#### Exercise instructions:
Print every line of each item below, changing nothing.

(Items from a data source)
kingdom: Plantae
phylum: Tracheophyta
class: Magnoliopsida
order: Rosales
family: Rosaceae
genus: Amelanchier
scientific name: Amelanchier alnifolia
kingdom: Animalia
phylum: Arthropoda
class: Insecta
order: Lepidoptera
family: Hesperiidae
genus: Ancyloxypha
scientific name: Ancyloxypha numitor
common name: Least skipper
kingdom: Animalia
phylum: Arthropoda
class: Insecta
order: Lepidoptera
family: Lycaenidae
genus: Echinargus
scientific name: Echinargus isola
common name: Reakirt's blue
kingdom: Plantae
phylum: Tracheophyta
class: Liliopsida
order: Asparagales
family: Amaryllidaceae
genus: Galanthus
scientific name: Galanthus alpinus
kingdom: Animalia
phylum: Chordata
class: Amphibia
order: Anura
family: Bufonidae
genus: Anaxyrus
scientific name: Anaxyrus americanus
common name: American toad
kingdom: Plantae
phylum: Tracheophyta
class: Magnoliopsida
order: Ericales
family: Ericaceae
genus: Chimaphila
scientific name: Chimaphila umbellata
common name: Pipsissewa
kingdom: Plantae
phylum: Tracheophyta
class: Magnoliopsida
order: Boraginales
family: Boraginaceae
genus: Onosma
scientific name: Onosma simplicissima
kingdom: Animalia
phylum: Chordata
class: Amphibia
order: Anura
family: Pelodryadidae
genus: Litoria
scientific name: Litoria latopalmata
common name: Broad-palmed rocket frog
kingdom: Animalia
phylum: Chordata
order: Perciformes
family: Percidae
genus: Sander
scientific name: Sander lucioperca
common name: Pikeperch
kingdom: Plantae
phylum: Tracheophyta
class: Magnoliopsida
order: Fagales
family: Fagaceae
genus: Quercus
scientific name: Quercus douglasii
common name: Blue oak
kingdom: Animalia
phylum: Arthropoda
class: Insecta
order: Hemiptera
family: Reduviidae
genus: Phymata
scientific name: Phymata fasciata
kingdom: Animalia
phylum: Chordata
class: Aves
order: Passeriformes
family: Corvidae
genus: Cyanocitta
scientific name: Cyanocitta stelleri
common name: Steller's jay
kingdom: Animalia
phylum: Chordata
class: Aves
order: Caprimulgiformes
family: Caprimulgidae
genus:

#### Task output:
kingdom: Plantae
phylum: Tracheophyta
class: Magnoliopsida
order: Rosales
family: Rosaceae
genus: Amelanchier
scientific name: Amelanchier alnifolia
kingdom: Animalia
phylum: Arthropoda
class: Insecta
order: Lepidoptera
family: Hesperiidae
genus: Ancyloxypha
scientific name: Ancyloxypha numitor
common name: Least skipper
kingdom: Animalia
phylum: Arthropoda
class: Insecta
order: Lepidoptera
family: Lycaenidae
genus: Echinargus
scientific name: Echinargus isola
common name: Reakirt's blue
kingdom: Plantae
phylum: Tracheophyta
class: Liliopsida
order: Asparagales
family: Amaryllidaceae
genus: Galanthus
scientific name: Galanthus alpinus
kingdom: Animalia
phylum: Chordata
class: Amphibia
order: Anura
family: Bufonidae
genus: Anaxyrus
scientific name: Anaxyrus americanus
common name: American toad
kingdom: Plantae
phylum: Tracheophyta
class: Magnoliopsida
order: Ericales
family: Ericaceae
genus: Chimaphila
scientific name: Chimaphila umbellata
common name: Pipsissewa
kingdom: Plantae
phylum: Tracheophyta
class: Magnoliopsida
order: Boraginales
family: Boraginaceae
genus: Onosma
scientific name: Onosma simplicissima
kingdom: Animalia
phylum: Chordata
class: Amphibia
order: Anura
family: Pelodryadidae
genus: Litoria
scientific name: Litoria latopalmata
common name: Broad-palmed rocket frog
kingdom: Animalia
phylum: Chordata
order: Perciformes
family: Percidae
genus: Sander
scientific name: Sander lucioperca
common name: Pikeperch
kingdom: Plantae
phylum: Tracheophyta
class: Magnoliopsida
order: Fagales
family: Fagaceae
genus: Quercus
scientific name: Quercus douglasii
common name: Blue oak
kingdom: Animalia
phylum: Arthropoda
class: Insecta
order: Hemiptera
family: Reduviidae
genus: Phymata
scientific name: Phymata fasciata
kingdom: Animalia
phylum: Chordata
class: Aves
order: Passeriformes
family: Corvidae
genus: Cyanocitta
scientific name: Cyanocitta stelleri
common name: Steller's jay
kingdom: Animalia
phylum: Chordata
class: Aves
order: Caprimulgiformes
family: Caprimulgidae
genus:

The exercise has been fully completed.